In the data below, set down exactly the lines from the one containing "left front paw: (289, 273)" up to and including the one containing "right hip: (551, 774)". Leave the pictures out.

• Task inputs
┄┄┄┄┄┄

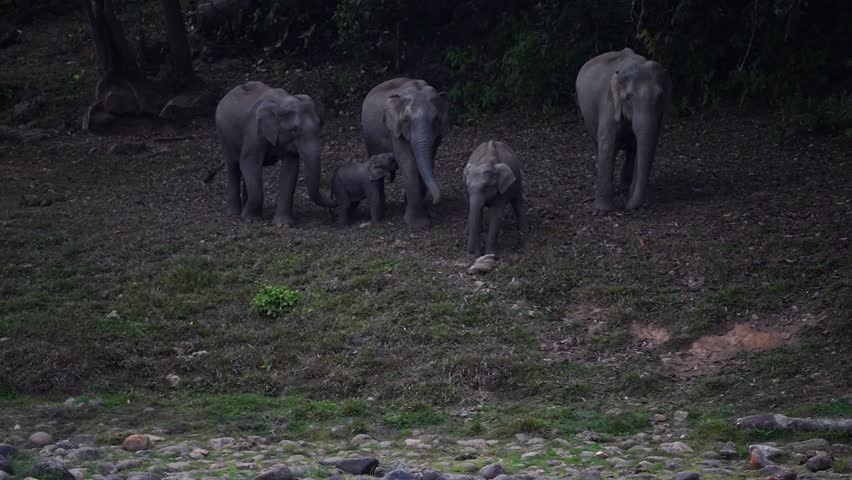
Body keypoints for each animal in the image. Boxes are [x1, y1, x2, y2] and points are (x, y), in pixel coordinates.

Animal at [214, 81, 335, 225]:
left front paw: (283, 224)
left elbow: (290, 169)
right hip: (224, 135)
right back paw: (234, 213)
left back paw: (244, 207)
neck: (281, 102)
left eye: (319, 127)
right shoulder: (253, 133)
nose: (334, 203)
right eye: (294, 130)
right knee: (233, 166)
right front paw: (250, 219)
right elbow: (249, 163)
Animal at [361, 78, 450, 228]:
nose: (435, 202)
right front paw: (417, 224)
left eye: (436, 120)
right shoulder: (395, 131)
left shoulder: (437, 136)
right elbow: (408, 164)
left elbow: (428, 160)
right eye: (406, 121)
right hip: (369, 141)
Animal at [575, 48, 671, 214]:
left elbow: (646, 145)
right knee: (598, 144)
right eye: (628, 97)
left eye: (660, 96)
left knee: (632, 150)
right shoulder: (609, 105)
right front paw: (601, 211)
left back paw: (625, 188)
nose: (627, 207)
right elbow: (607, 145)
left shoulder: (659, 115)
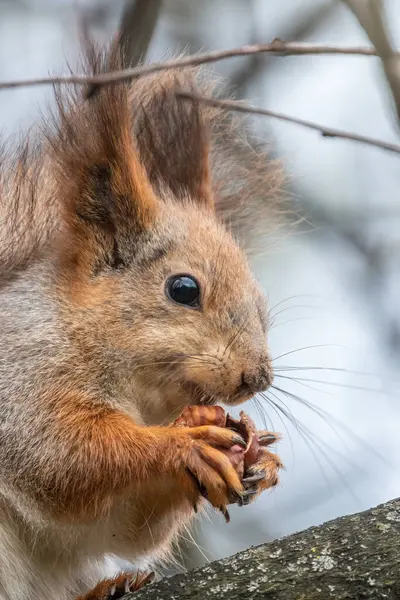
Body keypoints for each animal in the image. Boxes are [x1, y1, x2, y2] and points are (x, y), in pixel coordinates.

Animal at [0, 38, 282, 600]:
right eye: (183, 289)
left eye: (262, 304)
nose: (257, 378)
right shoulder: (21, 377)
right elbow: (57, 452)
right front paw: (182, 442)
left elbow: (124, 527)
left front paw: (260, 458)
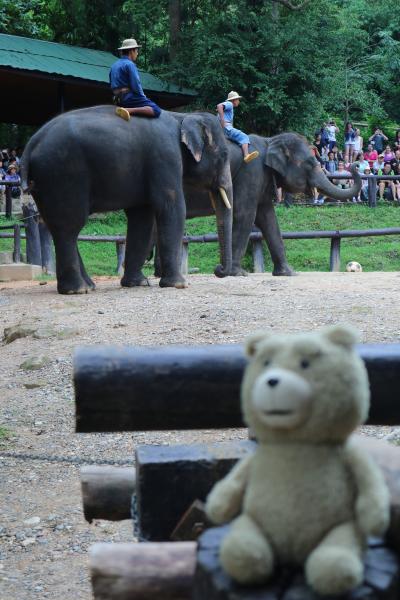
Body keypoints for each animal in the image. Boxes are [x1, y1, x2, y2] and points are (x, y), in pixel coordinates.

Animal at [20, 109, 233, 296]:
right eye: (224, 155)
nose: (219, 270)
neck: (181, 116)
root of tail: (30, 145)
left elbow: (142, 217)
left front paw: (138, 283)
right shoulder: (165, 158)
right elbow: (172, 207)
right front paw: (178, 285)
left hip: (45, 184)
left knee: (58, 226)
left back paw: (89, 286)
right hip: (63, 175)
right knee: (69, 227)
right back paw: (77, 290)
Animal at [184, 131, 362, 276]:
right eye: (310, 163)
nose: (355, 164)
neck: (270, 141)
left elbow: (268, 218)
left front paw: (289, 273)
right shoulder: (251, 172)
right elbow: (245, 214)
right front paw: (237, 273)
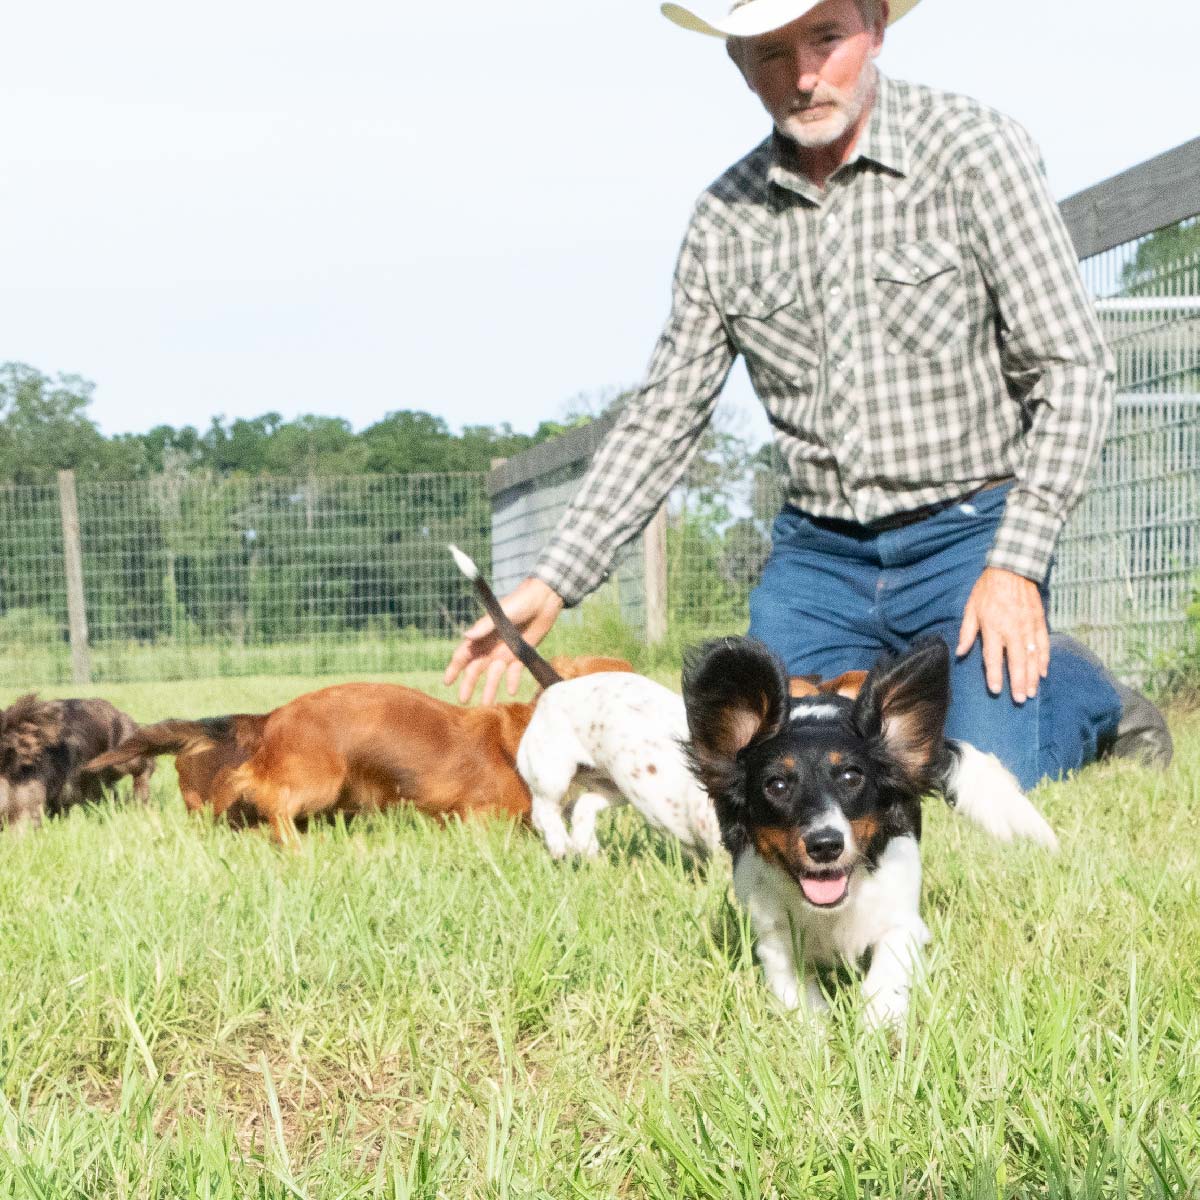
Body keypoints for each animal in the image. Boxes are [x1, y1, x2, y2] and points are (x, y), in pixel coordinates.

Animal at [448, 549, 710, 859]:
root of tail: (559, 684)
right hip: (551, 774)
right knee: (545, 812)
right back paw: (560, 844)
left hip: (614, 784)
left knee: (584, 806)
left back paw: (586, 845)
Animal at [686, 638, 1060, 1032]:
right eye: (776, 785)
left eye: (852, 776)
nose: (825, 845)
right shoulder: (773, 937)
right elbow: (797, 991)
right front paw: (815, 1031)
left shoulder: (902, 919)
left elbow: (885, 974)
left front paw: (880, 1026)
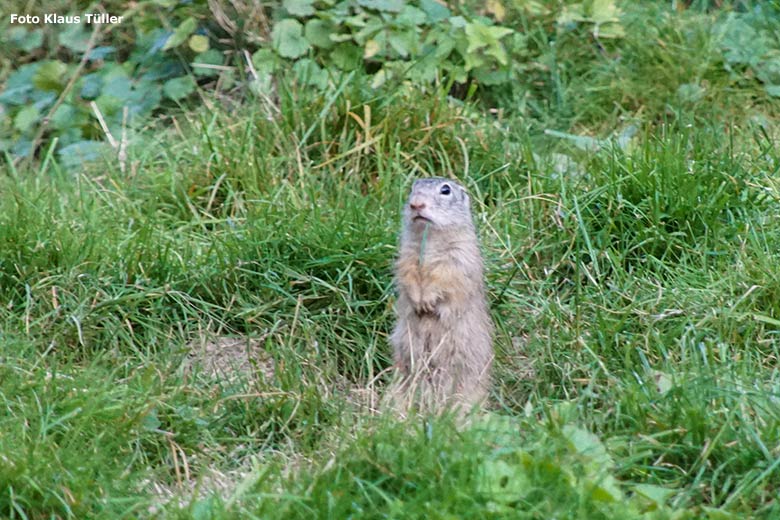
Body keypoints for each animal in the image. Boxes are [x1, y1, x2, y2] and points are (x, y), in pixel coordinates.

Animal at [390, 177, 494, 412]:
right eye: (412, 188)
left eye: (445, 190)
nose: (416, 204)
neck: (430, 239)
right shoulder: (407, 255)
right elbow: (408, 274)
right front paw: (417, 301)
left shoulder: (459, 257)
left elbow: (445, 278)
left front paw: (427, 300)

┄┄┄┄┄┄

• Task solution
left front paw: (289, 273)
right shoulder: (251, 172)
right elbow: (245, 214)
right front paw: (237, 273)
Body keypoints for each animal in the image. Boxes are [x1, y1, x2, y2] and points are (x, y), in pixel coordinates.

Animal at [448, 549, 710, 859]:
root of tail: (559, 684)
right hip: (551, 774)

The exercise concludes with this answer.